> [Trecho selecionado]
┌────────

Os seis brasileiros envolvidos no crime bárbaro contra uma família boliviana na fronteira do Acre tiveram o júri popular marcado para o dia 31 de julho. O crime ocorreu no dia 13 de setembro do ano passado próximo das cidades acreanas de Acrelândia e Plácido de Castro, na região de fronteira com a Bolívia. Uma mulher boliviana e os dois filhos foram mortos a tiros depois que a filha de 14 anos foi estuprada por um acreano.
O julgamento, segundo a previsão do Tribunal de Justiça (TJ-AC), deve durar cinco dias e vai ocorrer na 2ª Vara do Tribunal do Júri e Auditoria Militar da Comarca de Rio Branco.
O júri popular vai analisar se os acusados cometerem crime de homicídio, ocultação de cadáver e corrupção de menores. O crime de estupro de vulnerável não será analisado em razão do acusado, o pivô de toda confusão, ter sido assassinado em abril do ano passado.
A previsão é de sejam ouvidas 21 pessoas sendo seis testemunhas pelo Ministério Público, nove de defesa e interrogatório dos seis acusados.

└────────

> [Questões do material]
(1) Transcreva o trecho da notícia sobre o júri de "Os seis brasileiros" a "por um acreano.".
(2) Reescreva de forma mais breve o parágrafo da notícia sobre o júri que começa com "Os seis brasileiros envolvidos", mantendo os fatos principais.
(3) Na notícia sobre o júri, qual é a duração prevista do julgamento?

(Dados de origem)
┌────────

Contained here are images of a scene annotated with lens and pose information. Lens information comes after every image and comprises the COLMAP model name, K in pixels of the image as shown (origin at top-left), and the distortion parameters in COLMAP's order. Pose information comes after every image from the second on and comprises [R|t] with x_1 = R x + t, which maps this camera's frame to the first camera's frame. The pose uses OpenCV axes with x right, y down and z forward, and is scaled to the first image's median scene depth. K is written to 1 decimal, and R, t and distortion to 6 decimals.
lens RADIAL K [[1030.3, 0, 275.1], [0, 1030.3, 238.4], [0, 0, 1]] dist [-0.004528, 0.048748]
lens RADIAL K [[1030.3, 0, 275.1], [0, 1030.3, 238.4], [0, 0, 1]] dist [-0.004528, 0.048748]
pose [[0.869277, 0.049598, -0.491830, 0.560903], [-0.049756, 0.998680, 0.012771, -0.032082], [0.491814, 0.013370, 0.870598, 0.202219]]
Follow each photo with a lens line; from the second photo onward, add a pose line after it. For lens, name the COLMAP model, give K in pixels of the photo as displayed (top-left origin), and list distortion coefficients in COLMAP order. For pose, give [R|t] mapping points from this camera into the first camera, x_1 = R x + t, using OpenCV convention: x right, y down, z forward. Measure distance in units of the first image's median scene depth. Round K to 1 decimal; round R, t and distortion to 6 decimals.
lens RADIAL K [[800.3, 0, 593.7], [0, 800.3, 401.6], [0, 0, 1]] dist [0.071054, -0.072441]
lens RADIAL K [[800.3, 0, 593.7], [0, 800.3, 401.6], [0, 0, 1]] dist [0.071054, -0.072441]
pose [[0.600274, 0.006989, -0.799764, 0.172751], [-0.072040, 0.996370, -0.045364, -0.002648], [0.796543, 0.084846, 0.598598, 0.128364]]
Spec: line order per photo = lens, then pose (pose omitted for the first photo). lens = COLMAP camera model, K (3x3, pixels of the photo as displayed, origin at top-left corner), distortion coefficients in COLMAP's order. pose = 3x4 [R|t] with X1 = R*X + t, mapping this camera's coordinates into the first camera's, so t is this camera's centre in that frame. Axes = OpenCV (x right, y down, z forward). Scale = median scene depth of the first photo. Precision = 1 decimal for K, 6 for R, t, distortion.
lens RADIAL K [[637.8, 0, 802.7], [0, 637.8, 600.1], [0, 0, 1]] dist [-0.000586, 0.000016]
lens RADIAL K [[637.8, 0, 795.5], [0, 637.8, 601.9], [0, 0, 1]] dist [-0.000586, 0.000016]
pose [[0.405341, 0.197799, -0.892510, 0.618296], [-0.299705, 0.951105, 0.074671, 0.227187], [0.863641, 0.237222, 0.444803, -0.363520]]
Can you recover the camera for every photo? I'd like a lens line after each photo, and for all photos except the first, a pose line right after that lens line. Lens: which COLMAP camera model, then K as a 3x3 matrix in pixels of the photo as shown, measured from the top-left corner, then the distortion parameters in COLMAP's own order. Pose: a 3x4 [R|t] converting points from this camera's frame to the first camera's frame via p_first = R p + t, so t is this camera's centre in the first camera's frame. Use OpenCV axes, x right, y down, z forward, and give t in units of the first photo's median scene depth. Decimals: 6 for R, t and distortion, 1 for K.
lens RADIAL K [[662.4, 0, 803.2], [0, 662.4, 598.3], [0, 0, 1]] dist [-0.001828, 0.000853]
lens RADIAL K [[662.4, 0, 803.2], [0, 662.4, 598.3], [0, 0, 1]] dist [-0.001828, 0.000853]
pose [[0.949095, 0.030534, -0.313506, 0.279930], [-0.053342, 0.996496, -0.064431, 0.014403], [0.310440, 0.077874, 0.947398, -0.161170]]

└────────

> [Respostas]
(1)
Os seis brasileiros envolvidos no crime bárbaro contra uma família boliviana na fronteira do Acre tiveram o júri popular marcado para o dia 31 de julho. O crime ocorreu no dia 13 de setembro do ano passado próximo das cidades acreanas de Acrelândia e Plácido de Castro, na região de fronteira com a Bolívia. Uma mulher boliviana e os dois filhos foram mortos a tiros depois que a filha de 14 anos foi estuprada por um acreano.

(2) Seis brasileiros acusados de um crime bárbaro contra uma família boliviana na fronteira do Acre vão a júri popular em 31 de julho. O crime aconteceu em 13 de setembro do ano passado, perto de Acrelândia e Plácido de Castro. Uma boliviana e os dois filhos foram mortos a tiros depois que a filha de 14 anos foi estuprada por um acreano.

(3) Cinco dias, segundo a previsão do Tribunal de Justiça (TJ-AC).